Library of Congress Partnership to Preserve Federal Agency Websites

The Library of Congress, the California Digital Library, the University of North Texas Libraries, the Internet Archive and the U.S. Government Printing Office recently announced a collaborative project to preserve public United States Government web sites at the end of the current presidential administration ending January 19, 2009. This harvest is intended to document federal agencies’ online archive during the transition of government and to enhance the existing collections of the five partner institutions.

As part of this collaboration, the Internet Archive will undertake a comprehensive crawl of the .gov domain. The Library of Congress has been preserving congressional Web sites on a monthly basis since December 2003 and will focus on development of this archive for the project. The University of North Texas and the California Digital Library will focus on in-depth crawls of specific government agencies.

The project will also call upon government information specialists — including librarians, political and social science researchers, and academics — to assist in the selection and prioritization of web sites to be included in the collection, as well as identifying the frequency and depth of the act of collecting. The Government Printing Office will lend expertise to the curation process along with libraries in its Federal Depository Library Program. A tool has been designed by the project team and developed by the University of North Texas to facilitate the collaborative work of these specialists, and will be made available to participants in August 2008.

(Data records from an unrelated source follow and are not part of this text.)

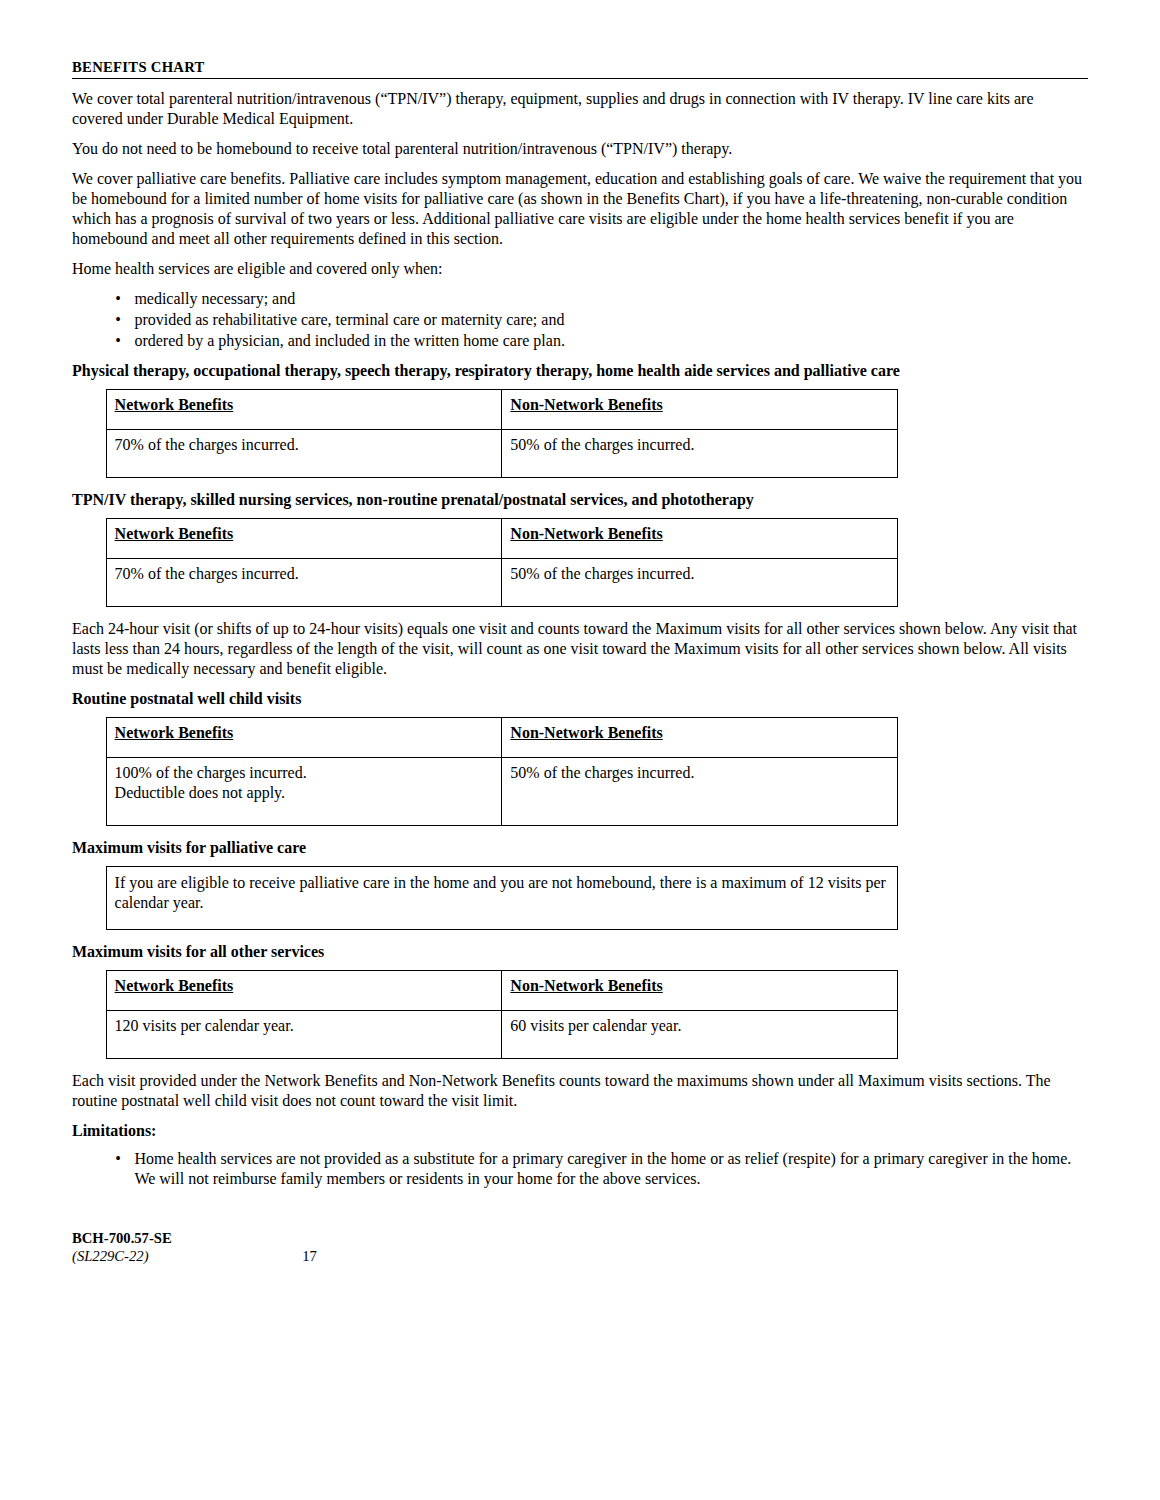BENEFITS CHART
We cover total parenteral nutrition/intravenous (“TPN/IV”) therapy, equipment, supplies and drugs in connection with IV therapy. IV line care kits are covered under Durable Medical Equipment.
You do not need to be homebound to receive total parenteral nutrition/intravenous (“TPN/IV”) therapy.
We cover palliative care benefits. Palliative care includes symptom management, education and establishing goals of care. We waive the requirement that you be homebound for a limited number of home visits for palliative care (as shown in the Benefits Chart), if you have a life-threatening, non-curable condition which has a prognosis of survival of two years or less. Additional palliative care visits are eligible under the home health services benefit if you are homebound and meet all other requirements defined in this section.
Home health services are eligible and covered only when:
medically necessary; and
provided as rehabilitative care, terminal care or maternity care; and
ordered by a physician, and included in the written home care plan.
Physical therapy, occupational therapy, speech therapy, respiratory therapy, home health aide services and palliative care
| Network Benefits | Non-Network Benefits |
| 70% of the charges incurred. | 50% of the charges incurred. |
TPN/IV therapy, skilled nursing services, non-routine prenatal/postnatal services, and phototherapy
| Network Benefits | Non-Network Benefits |
| 70% of the charges incurred. | 50% of the charges incurred. |
Each 24-hour visit (or shifts of up to 24-hour visits) equals one visit and counts toward the Maximum visits for all other services shown below. Any visit that lasts less than 24 hours, regardless of the length of the visit, will count as one visit toward the Maximum visits for all other services shown below. All visits must be medically necessary and benefit eligible.
Routine postnatal well child visits
| Network Benefits | Non-Network Benefits |
| 100% of the charges incurred. Deductible does not apply. | 50% of the charges incurred. |
Maximum visits for palliative care
| If you are eligible to receive palliative care in the home and you are not homebound, there is a maximum of 12 visits per calendar year. |
Maximum visits for all other services
| Network Benefits | Non-Network Benefits |
| 120 visits per calendar year. | 60 visits per calendar year. |
Each visit provided under the Network Benefits and Non-Network Benefits counts toward the maximums shown under all Maximum visits sections. The routine postnatal well child visit does not count toward the visit limit.
Limitations:
Home health services are not provided as a substitute for a primary caregiver in the home or as relief (respite) for a primary caregiver in the home. We will not reimburse family members or residents in your home for the above services.
BCH-700.57-SE
(SL229C-22)17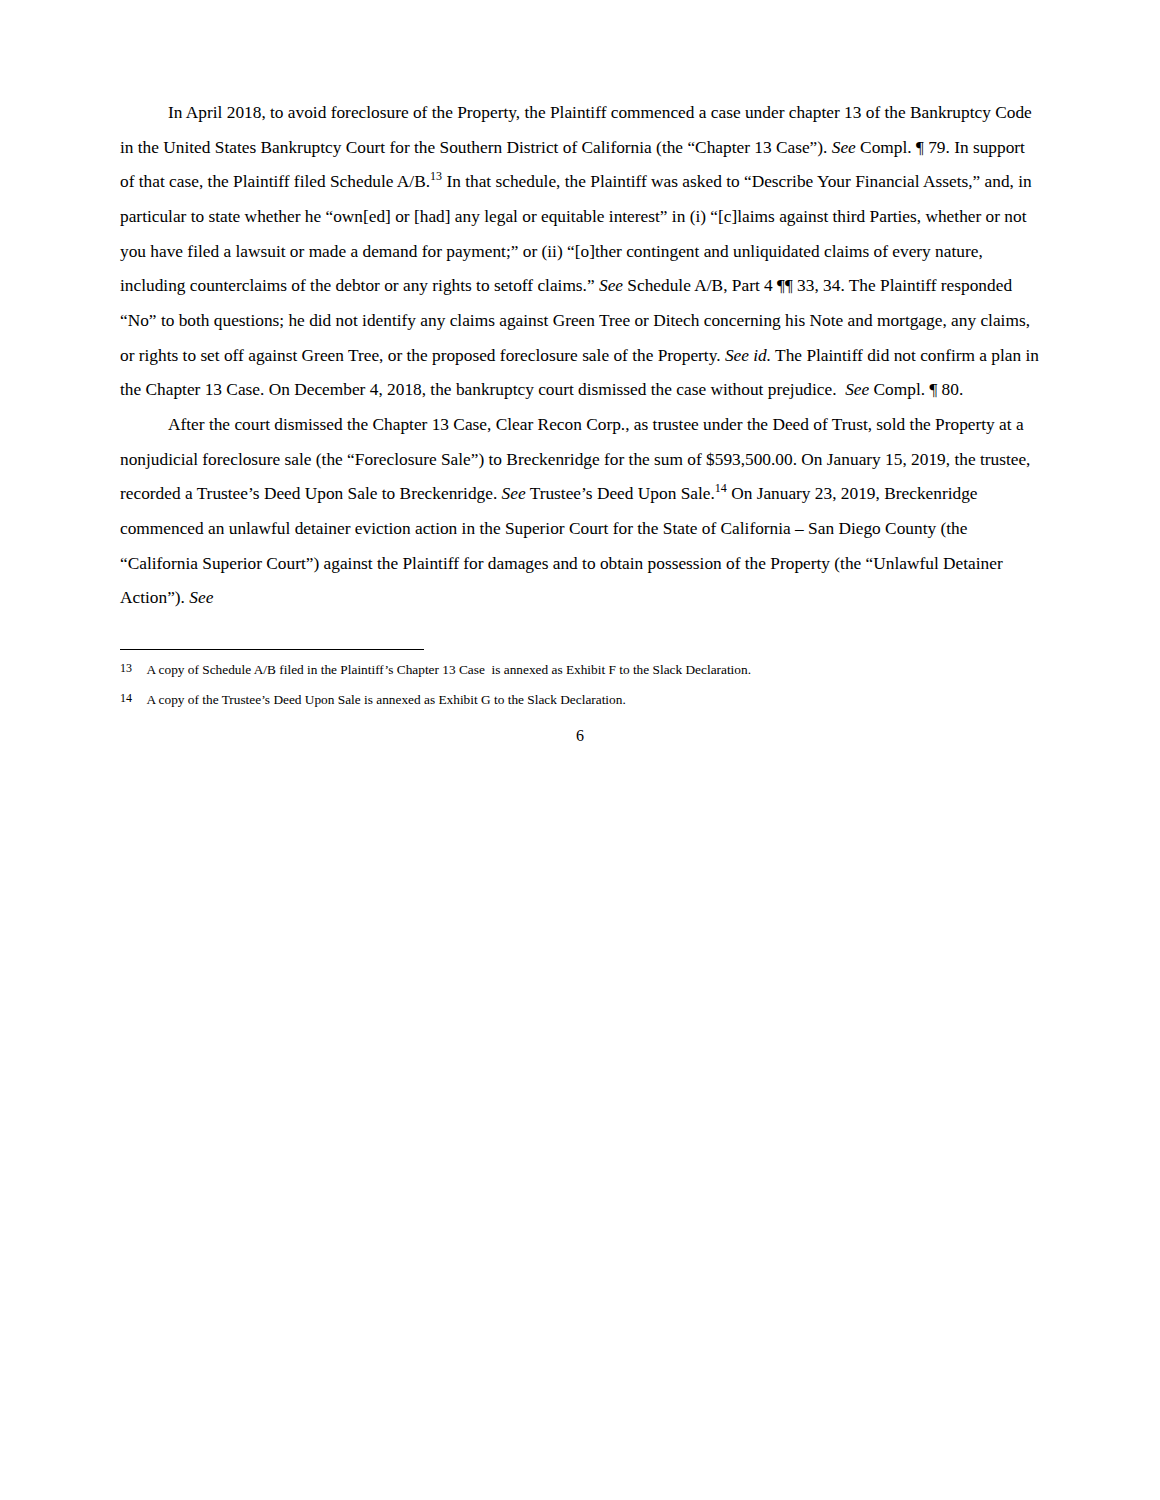In April 2018, to avoid foreclosure of the Property, the Plaintiff commenced a case under chapter 13 of the Bankruptcy Code in the United States Bankruptcy Court for the Southern District of California (the “Chapter 13 Case”). See Compl. ¶ 79. In support of that case, the Plaintiff filed Schedule A/B.13 In that schedule, the Plaintiff was asked to “Describe Your Financial Assets,” and, in particular to state whether he “own[ed] or [had] any legal or equitable interest” in (i) “[c]laims against third Parties, whether or not you have filed a lawsuit or made a demand for payment;” or (ii) “[o]ther contingent and unliquidated claims of every nature, including counterclaims of the debtor or any rights to setoff claims.” See Schedule A/B, Part 4 ¶¶ 33, 34. The Plaintiff responded “No” to both questions; he did not identify any claims against Green Tree or Ditech concerning his Note and mortgage, any claims, or rights to set off against Green Tree, or the proposed foreclosure sale of the Property. See id. The Plaintiff did not confirm a plan in the Chapter 13 Case. On December 4, 2018, the bankruptcy court dismissed the case without prejudice. See Compl. ¶ 80.
After the court dismissed the Chapter 13 Case, Clear Recon Corp., as trustee under the Deed of Trust, sold the Property at a nonjudicial foreclosure sale (the “Foreclosure Sale”) to Breckenridge for the sum of $593,500.00. On January 15, 2019, the trustee, recorded a Trustee’s Deed Upon Sale to Breckenridge. See Trustee’s Deed Upon Sale.14 On January 23, 2019, Breckenridge commenced an unlawful detainer eviction action in the Superior Court for the State of California – San Diego County (the “California Superior Court”) against the Plaintiff for damages and to obtain possession of the Property (the “Unlawful Detainer Action”). See
13 A copy of Schedule A/B filed in the Plaintiff’s Chapter 13 Case is annexed as Exhibit F to the Slack Declaration.
14 A copy of the Trustee’s Deed Upon Sale is annexed as Exhibit G to the Slack Declaration.
6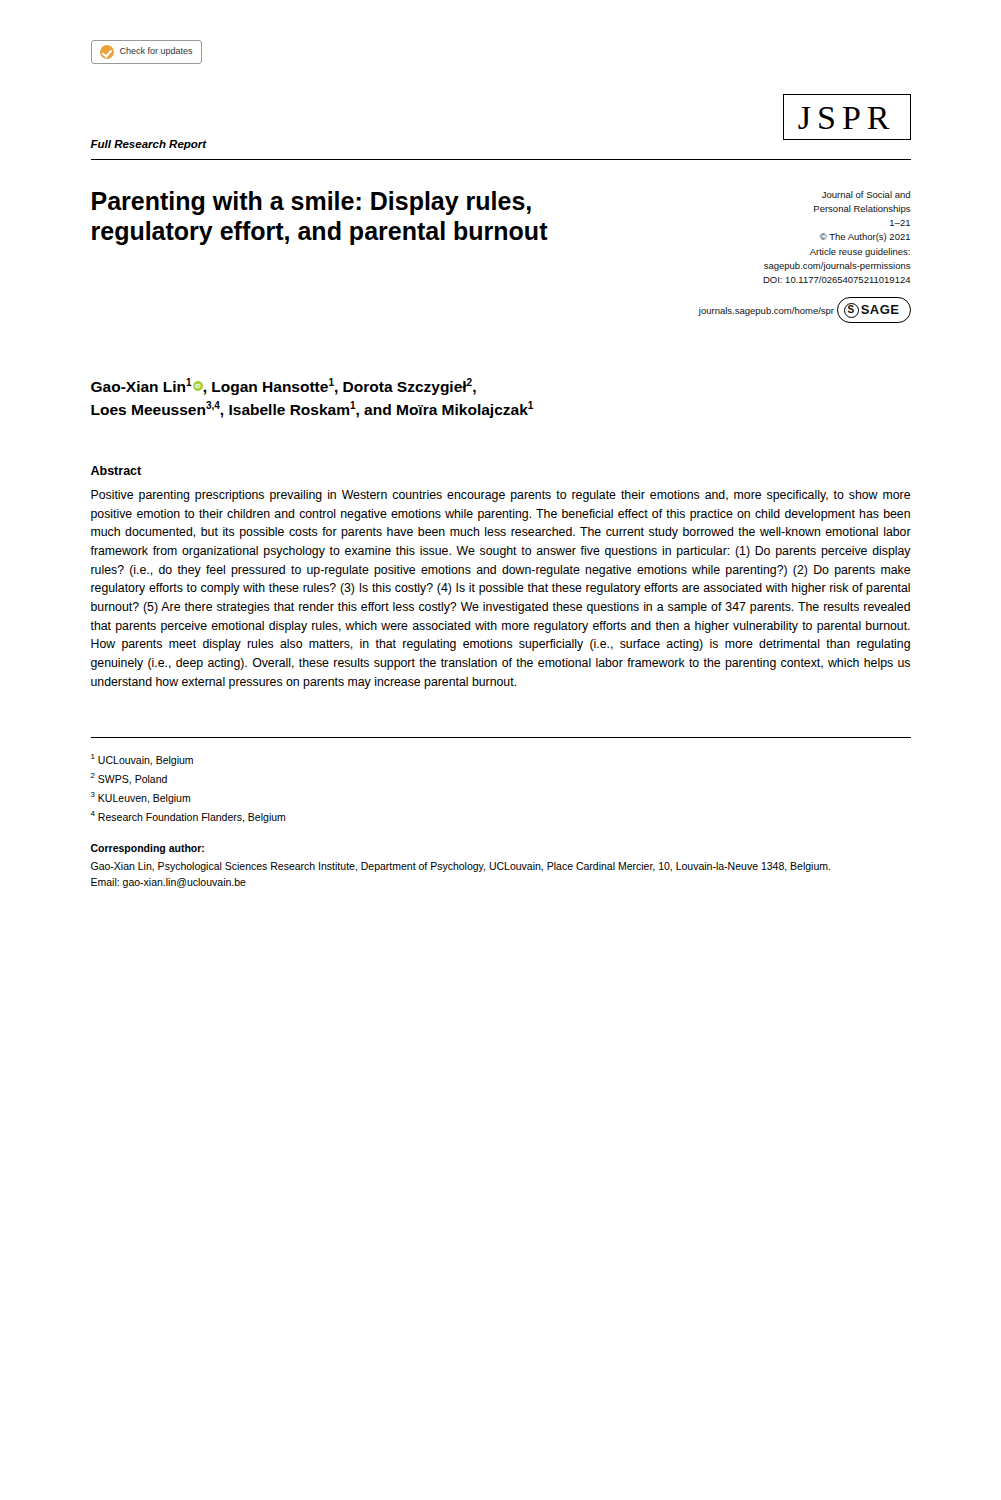Check for updates
Full Research Report
JSPR
Parenting with a smile: Display rules, regulatory effort, and parental burnout
Journal of Social and
Personal Relationships
1–21
© The Author(s) 2021
Article reuse guidelines:
sagepub.com/journals-permissions
DOI: 10.1177/02654075211019124
journals.sagepub.com/home/spr
SSAGE
Gao-Xian Lin1 , Logan Hansotte1, Dorota Szczygieł2,
Loes Meeussen3,4, Isabelle Roskam1, and Moïra Mikolajczak1
Abstract
Positive parenting prescriptions prevailing in Western countries encourage parents to regulate their emotions and, more specifically, to show more positive emotion to their children and control negative emotions while parenting. The beneficial effect of this practice on child development has been much documented, but its possible costs for parents have been much less researched. The current study borrowed the well-known emotional labor framework from organizational psychology to examine this issue. We sought to answer five questions in particular: (1) Do parents perceive display rules? (i.e., do they feel pressured to up-regulate positive emotions and down-regulate negative emotions while parenting?) (2) Do parents make regulatory efforts to comply with these rules? (3) Is this costly? (4) Is it possible that these regulatory efforts are associated with higher risk of parental burnout? (5) Are there strategies that render this effort less costly? We investigated these questions in a sample of 347 parents. The results revealed that parents perceive emotional display rules, which were associated with more regulatory efforts and then a higher vulnerability to parental burnout. How parents meet display rules also matters, in that regulating emotions superficially (i.e., surface acting) is more detrimental than regulating genuinely (i.e., deep acting). Overall, these results support the translation of the emotional labor framework to the parenting context, which helps us understand how external pressures on parents may increase parental burnout.
1 UCLouvain, Belgium
2 SWPS, Poland
3 KULeuven, Belgium
4 Research Foundation Flanders, Belgium
Corresponding author: Gao-Xian Lin, Psychological Sciences Research Institute, Department of Psychology, UCLouvain, Place Cardinal Mercier, 10, Louvain-la-Neuve 1348, Belgium.
Email: gao-xian.lin@uclouvain.be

“Digital government information is considered at-risk, with an estimated life span of 44 days for a web site. This collection will provide an historical record of value to the American people,” said Director of Program Management Martha Anderson of the Library of Congress’ National Digital Information Infrastructure and Preservation Program (NDIIPP).

The Library of Congress, the world’s preeminent reservoir of knowledge, is leading a nationwide program to collect and preserve at-risk digital content of cultural and historical importance. The program, formally called the National Digital Information Infrastructure and Preservation Program is building a digital preservation network of partners. More information about the Library’s Web Capture program is available by clicking here.

The California Digital Library leads the NDIIPP funded Web-at-Risk project, which is developing tools that enable librarians and archivists to capture, curate, preserve, and provide access to web-based government and political information. In partnership with the University of California libraries, the California Digital Library established the digital preservation program to ensure long-term access to the digital information that supports and results from research, teaching and learning at the university

The University of North Texas Libraries, as part of the Federal Depository Library Program, created the CyberCemetery in 1997, to capture and provide permanent public access to the web sites and publications of defunct U.S. government agencies and commissions. The University of North Texas participates in the NDIIPP program as a partner with the California Digital Library in the Web-at-Risk project focusing on the selection of materials for capture and preservation. The U.S. Government Printing Office manages the Federal Depository Library Program and is charged with providing permanent public access to government publications.

The Internet Archive is a high-tech nonprofit, founded in 1996 by Brewster Kahle as an “Internet library” to provide universal and permanent access to digital information for educators, researchers, historians, and the general public. The Internet Archive captures, stores and provides access to born-digital and digitized content, and leads the development of Heritrix, the open-source archival web crawler, used to facilitate the collection of web data for this project.

On March 27, 2008, the National Archives and Records Administration (NARA) issued a memorandum, stating that it would not conduct a “harvest” of federal agency websites, as they exist at the end of President Bush’s term as they did in 2001 and 2005. In response to concerns expressed by stakeholders, on April 15, the National Archives issued further clarification, stating “each agency is now responsible, in coordination with NARA, for determining how to manage its web records, including whether to preserve a periodic snapshot of its entire web page.”

The March 27 memo cited cost concerns and the fact that non-governmental websites provide federal website snapshots as reasons for NARA’s decision. The memo also pointed out that there is no NARA requirement for agencies to perform their own web snapshot at the end of the Administration if NARA does not conduct one.

In its April 15 statement, NARA expressed concern that some federal agencies would assume “If NARA is taking a web snapshot, why does our agency need to manage our own records?” NARA also questioned “the permanent archival value of a Federal agency web snapshot taken on one random day near the end of a Presidential term.”

NARA stated it would conduct a web harvest of Congressional web sites since the Federal Records Act does not cover them. In addition, NARA will also receive a web snapshot of the White House website since it is considered a permanent record under the Presidential Records Act.